What needs to be done:
When you return the lines below, go from the first through the line with "(460, 829) none", keep them exact, and leave out every picture.

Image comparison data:
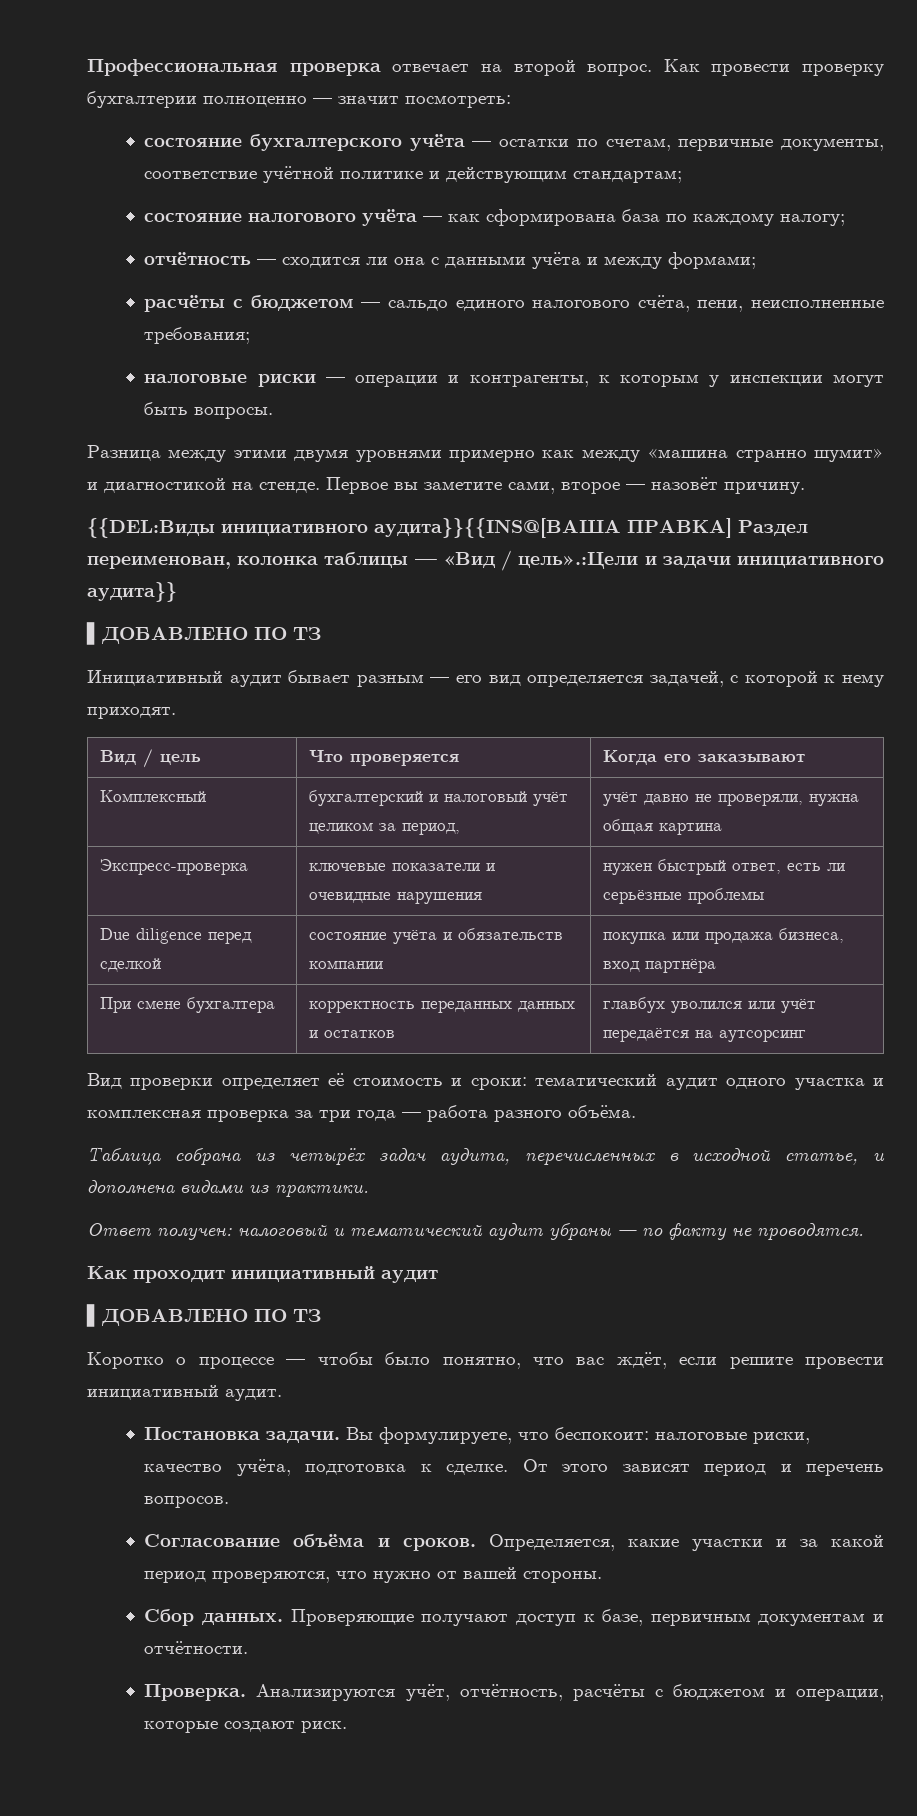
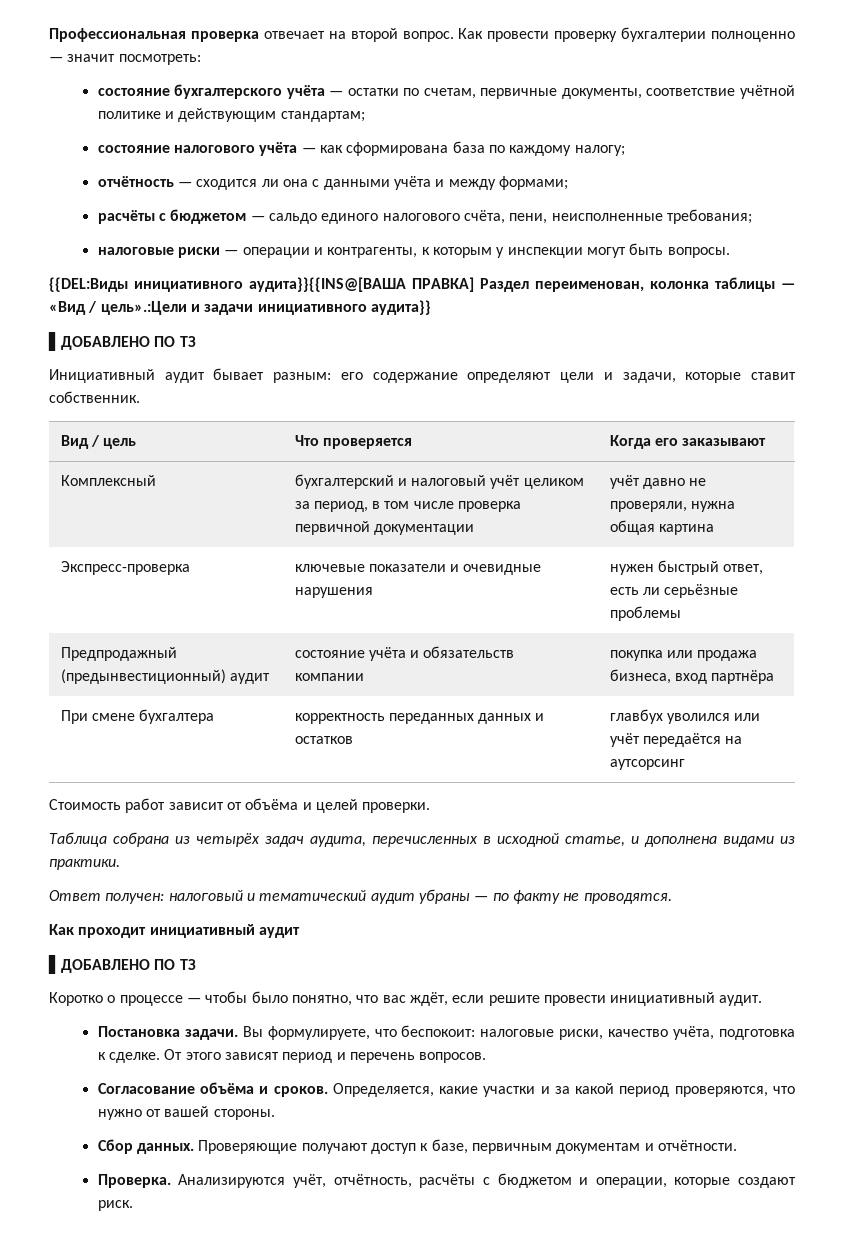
[87,445,884,462] [87,477,805,494] // Разница между этими двумя уровнями примерно как между «машина странно шумит» и диагностикой на стенде. Первое вы заметите сами, второе — назовёт причину. -> (730, 252) none
[356,671,885,687] [87,707,176,719] разным — его вид определяется задачей, с которой к нему приходят. -> [273,372,797,383] [49,391,140,403] разным: его содержание определяют цели и задачи, которые ставит собственник.
(460, 829) none -> [372,501,522,512] [294,521,474,535] в том числе проверка первичной документации
[99,928,252,944] [99,958,161,972] Due diligence перед сделкой -> [60,647,177,661] [60,669,270,684] Предпродажный (предынвестиционный) аудит
[87,1073,885,1090] [87,1105,636,1122] Вид проверки определяет её стоимость и сроки: тематический аудит одного участка и комплексная проверка за три года — работа разного объёма. -> [49,798,431,813] Стоимость работ зависит от объёма и целей проверки.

Your response:
[87,445,884,462] [87,477,805,494] // Разница между этими двумя уровнями примерно как между «машина странно шумит» и диагностикой на стенде. Первое вы заметите сами, второе — назовёт причину. -> (730, 252) none
[356,671,885,687] [87,707,176,719] разным — его вид определяется задачей, с которой к нему приходят. -> [273,372,797,383] [49,391,140,403] разным: его содержание определяют цели и задачи, которые ставит собственник.
(460, 829) none -> [372,501,522,512] [294,521,474,535] в том числе проверка первичной документации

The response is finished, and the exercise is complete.